Das Zusatzprotokoll, das am 1. April 2004 in Kraft trat, sieht die gegenseitige Anerkennung der Kontrollen vor und erlaubt es den Kontrolleuren der Unterzeichnerstaaten, unangekündigt Kontrollen in einem anderen Land durchzuführen. Darüber hinaus erleichtert es die Zusammenarbeit der Staaten mit der Welt-Anti-Doping-Agentur (WADA).
Um die Einhaltung der Bestimmungen der Konvention zu überprüfen, hat die Konvention eine Beobachtergruppe eingesetzt.
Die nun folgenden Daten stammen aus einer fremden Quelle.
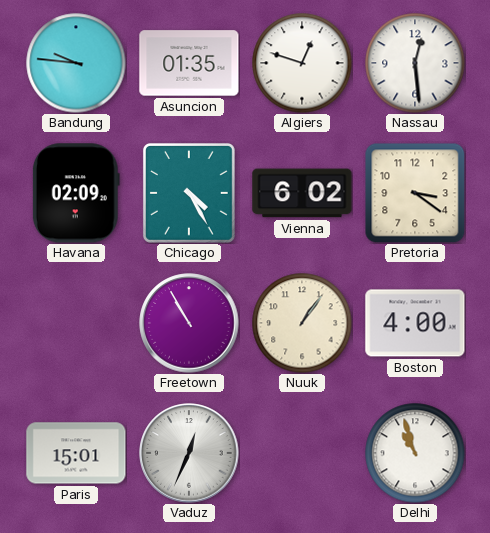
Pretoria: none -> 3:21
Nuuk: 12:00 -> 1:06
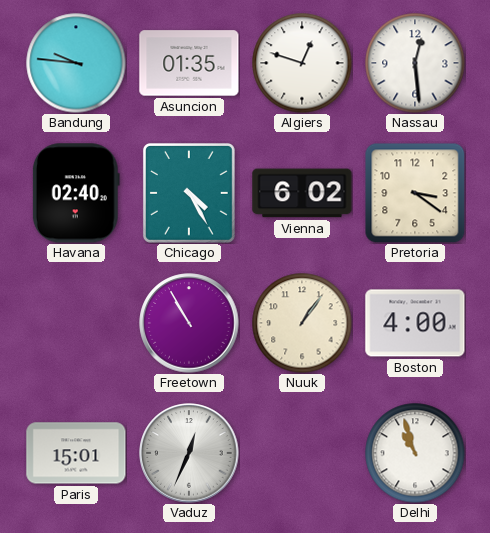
Havana: 02:09 -> 02:40
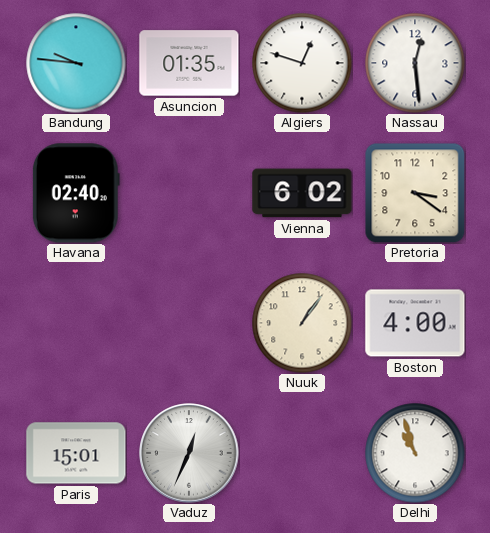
Chicago: 4:25 -> none
Freetown: 10:55 -> none
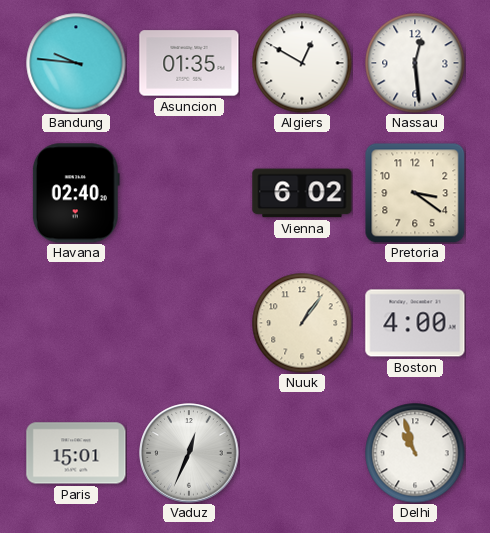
Algiers: 12:48 -> 12:50
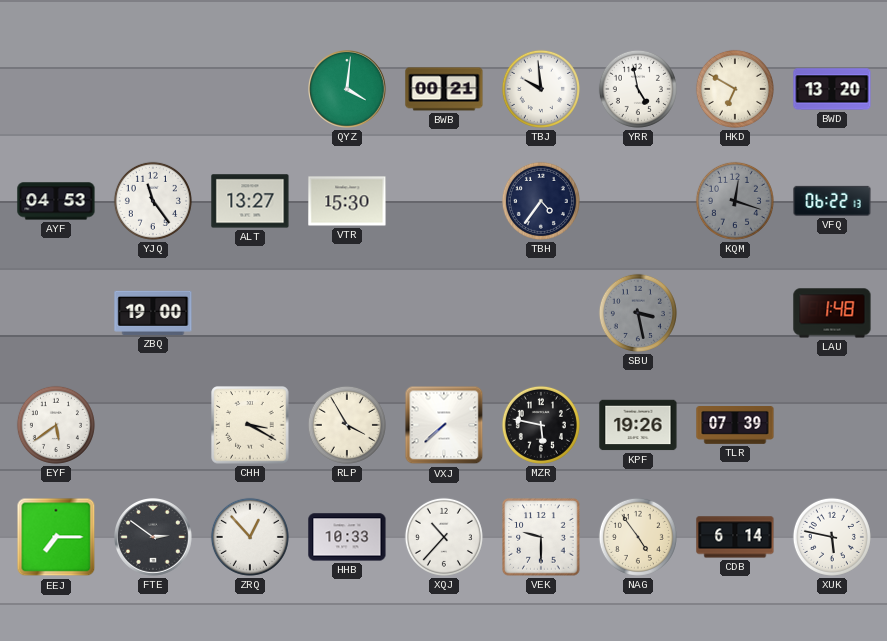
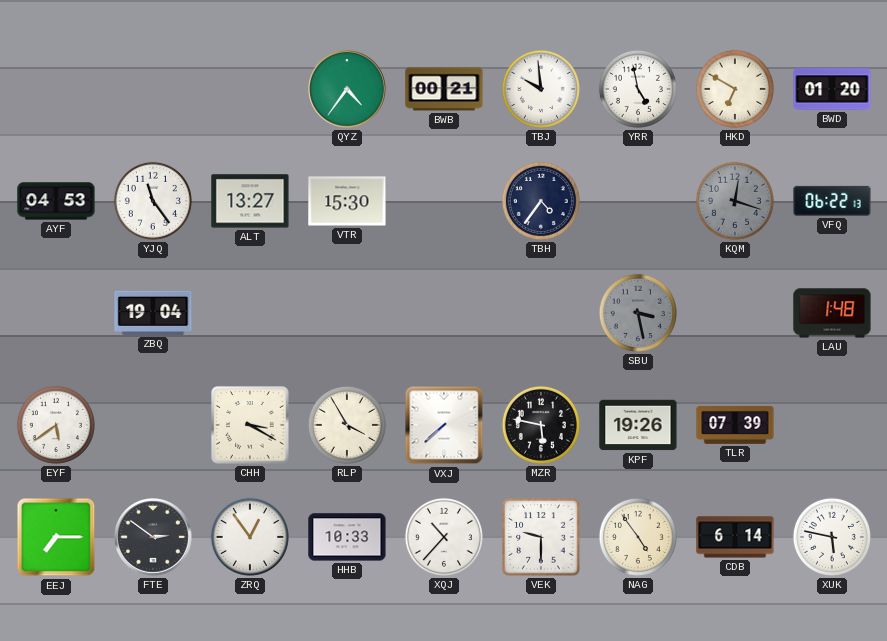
QYZ: 4:01 -> 4:36
BWD: 13:20 -> 01:20
ZBQ: 19:00 -> 19:04
ZRQ: 12:53 -> 12:54
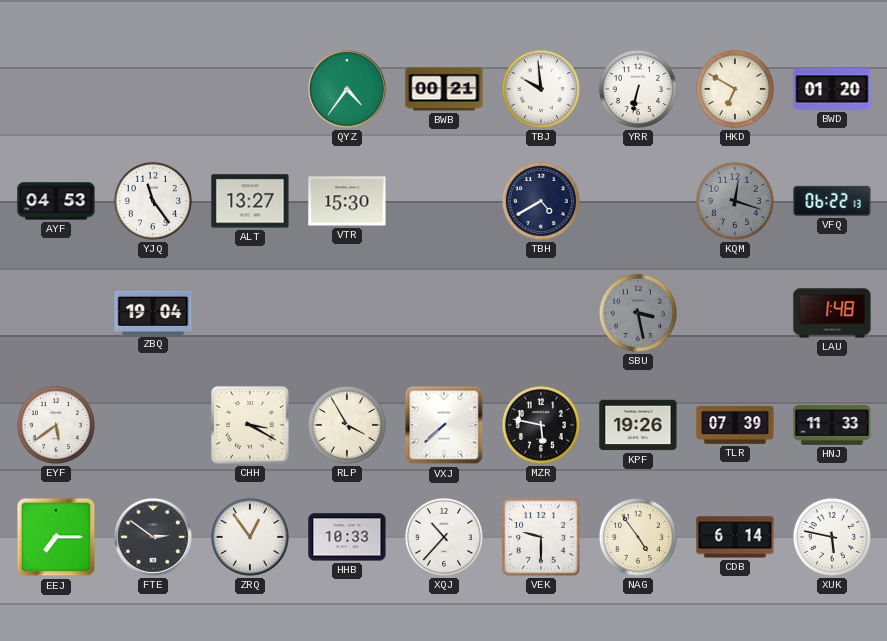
YRR: 4:58 -> 6:32
TBH: 4:36 -> 4:40
HNJ: none -> 11:33
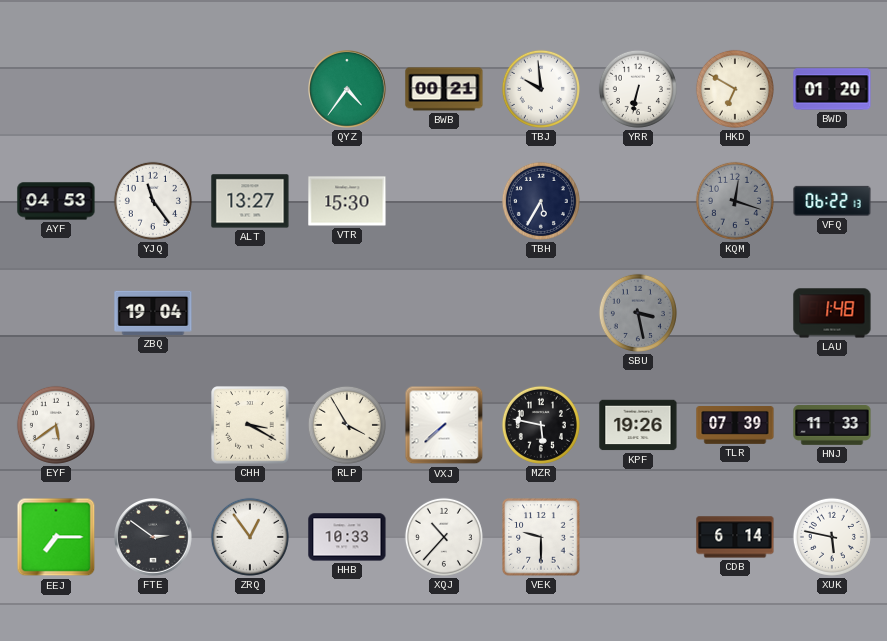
TBH: 4:40 -> 5:35
NAG: 4:54 -> none
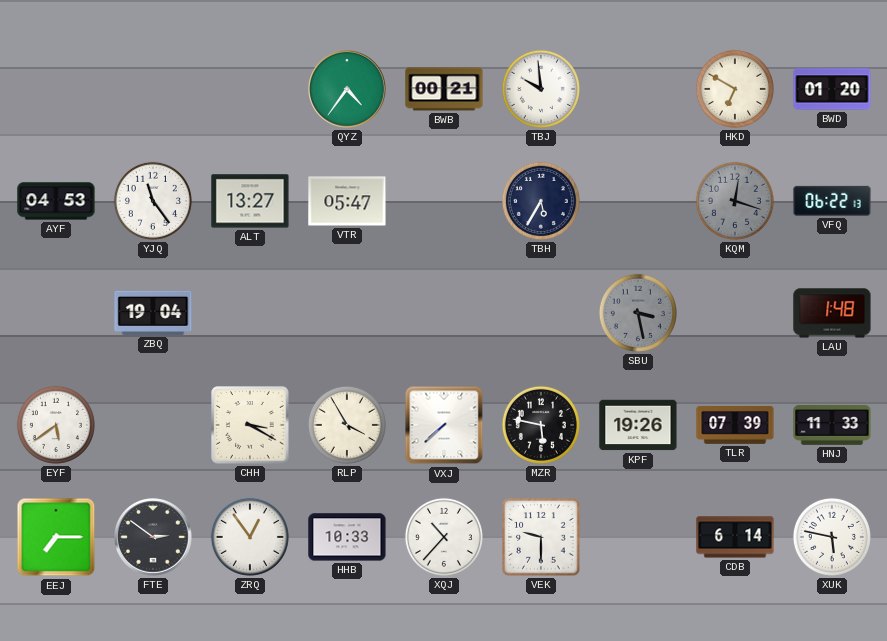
YRR: 6:32 -> none
VTR: 15:30 -> 05:47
Diese hat auch die Aufgabe, die Entwicklungen im Bereich des Dopings zu verfolgen.
Die Anti-Doping-Konvention des Europarates ist eine "offene" Konvention, das heißt, sie kann auch von Nichtmitgliedsländern des Europarates und nichteuropäischen Staaten angenommen werden. Derzeit umfasst sie 49 Staaten, darunter Australien, Weißrussland, Kanada und Tunesien.